Effect of pterostilbene on NRF2 activation. (A) A Western blot was used to detect the expressions of NQO1 in retinas. Data are presented as mean ± SEM (at least n = 4 in each group). A one-way ANOVA and a Newman-Keuls multiple comparison test were used. ** p < 0.01; versus the control group; †† p < 0.01 versus the diabetic group. (B) HREC were treated for 24 h with Pter (2.5 μM and 5 μM) at high (30 mM) glucose concentrations. Statistical analyses were performed by a one-way ANOVA, followed by Tukey’s test. *** p < 0.001 versus the control group. ††† p < 0.001 versus the high glucose group. (C) Hydrogen peroxide was determined in HREC medium after 24 h of incubation with Pter (2.5 μM and 5 μM) at high (30mM) glucose concentrations.
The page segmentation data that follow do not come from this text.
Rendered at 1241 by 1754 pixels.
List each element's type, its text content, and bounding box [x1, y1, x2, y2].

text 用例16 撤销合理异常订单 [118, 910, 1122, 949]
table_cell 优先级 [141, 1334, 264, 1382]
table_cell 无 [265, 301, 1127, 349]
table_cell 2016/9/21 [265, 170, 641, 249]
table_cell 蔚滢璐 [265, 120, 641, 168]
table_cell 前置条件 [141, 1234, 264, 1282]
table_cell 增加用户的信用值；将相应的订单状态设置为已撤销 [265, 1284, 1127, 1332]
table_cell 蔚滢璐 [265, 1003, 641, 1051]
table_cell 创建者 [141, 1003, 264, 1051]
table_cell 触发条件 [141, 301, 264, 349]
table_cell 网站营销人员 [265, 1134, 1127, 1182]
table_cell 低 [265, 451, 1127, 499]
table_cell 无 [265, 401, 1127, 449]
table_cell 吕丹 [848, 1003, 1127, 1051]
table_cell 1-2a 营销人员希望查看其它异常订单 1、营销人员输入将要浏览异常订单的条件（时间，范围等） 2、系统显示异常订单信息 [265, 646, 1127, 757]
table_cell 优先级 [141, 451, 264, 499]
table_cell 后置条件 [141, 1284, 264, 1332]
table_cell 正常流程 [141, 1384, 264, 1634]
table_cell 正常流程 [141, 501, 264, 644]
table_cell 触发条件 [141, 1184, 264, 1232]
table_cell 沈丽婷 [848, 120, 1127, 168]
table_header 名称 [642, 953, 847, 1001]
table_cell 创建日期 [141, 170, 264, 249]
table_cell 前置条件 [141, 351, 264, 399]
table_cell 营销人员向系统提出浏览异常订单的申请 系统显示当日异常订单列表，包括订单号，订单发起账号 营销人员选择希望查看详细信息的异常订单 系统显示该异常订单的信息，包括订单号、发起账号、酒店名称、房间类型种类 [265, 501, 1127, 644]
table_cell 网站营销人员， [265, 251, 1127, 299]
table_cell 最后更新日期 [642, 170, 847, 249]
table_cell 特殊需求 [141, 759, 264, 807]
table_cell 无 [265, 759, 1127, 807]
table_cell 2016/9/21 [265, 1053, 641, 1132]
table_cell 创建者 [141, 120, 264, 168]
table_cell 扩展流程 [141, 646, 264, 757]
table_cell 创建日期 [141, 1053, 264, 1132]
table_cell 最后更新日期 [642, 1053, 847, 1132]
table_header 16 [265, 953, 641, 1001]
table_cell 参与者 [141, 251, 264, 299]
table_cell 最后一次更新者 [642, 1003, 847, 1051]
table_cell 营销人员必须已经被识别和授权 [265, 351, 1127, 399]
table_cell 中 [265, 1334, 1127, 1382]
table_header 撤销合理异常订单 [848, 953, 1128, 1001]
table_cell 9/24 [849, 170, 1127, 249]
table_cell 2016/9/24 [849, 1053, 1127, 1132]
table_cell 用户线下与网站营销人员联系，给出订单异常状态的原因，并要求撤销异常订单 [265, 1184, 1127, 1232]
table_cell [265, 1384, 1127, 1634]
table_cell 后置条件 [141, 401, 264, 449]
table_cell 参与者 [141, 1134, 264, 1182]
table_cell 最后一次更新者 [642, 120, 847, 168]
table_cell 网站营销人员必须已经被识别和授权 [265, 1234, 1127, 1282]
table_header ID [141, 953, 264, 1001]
An ANOVA followed by Tukey’s post hoc test, was used to assess significant differences between the experimental conditions * p < 0.05; ** p < 0.01; versus the control group. † p < 0.05; ††† p < 0.001 versus the high glucose group. (D) NRF2 translocation was detected by confocal microscopy in HREC. Cells were incubated with Pter 5 μM and fixed with 4% paraformaldehyde at 0, 5, 6 and 8 h. NRF2 was detected by immunocytochemistry and NRF2 translocation was evaluated by the ImageJ software. A representative image after 6 h of incubation with Pter. Data were analysed by a one-way ANOVA, followed by Tukey’s test. * p < 0.05 versus the control group (0 h) (E) HREC were incubated in the presence of DMSO (control), Pter 5 μM, Pter (5 uM) + BEZ235 (10 nM), and Pter (5 uM) + LiCl (20 mM) for 24 h. The RNA levels of NQO1 were determined by qRT-PCR normalised to the β-Actin mRNA levels. Data are presented as mean ± SEM (at least n = 3 in each group). Differences among groups were assessed by a one-way ANOVA, followed by Tukey’s test. *** p < 0.001 versus the control group. ††† p < 0.001 versus the Pter group.

Figure 6

Effect of pterostilbene on the PI3K/AKT/GSK3β/NRF2 pathway. Type 1 diabetes mellitus and Pter treatment were performed as described in Figure 2. A Western blot was used to detect the expressions of pPI3K/PI3K (A), pAKT/AKT (B), pGSK3β/GSK3β (C). Data are presented as mean ± SEM (at least n = 4 in each group). An ANOVA, followed by a Newman–Keuls post hoc test, was used to assess any significant differences between the experimental conditions. * p < 0.05; ** p < 0.01 versus the control group. † p < 0.05; †† p < 0.01 versus the diabetic group.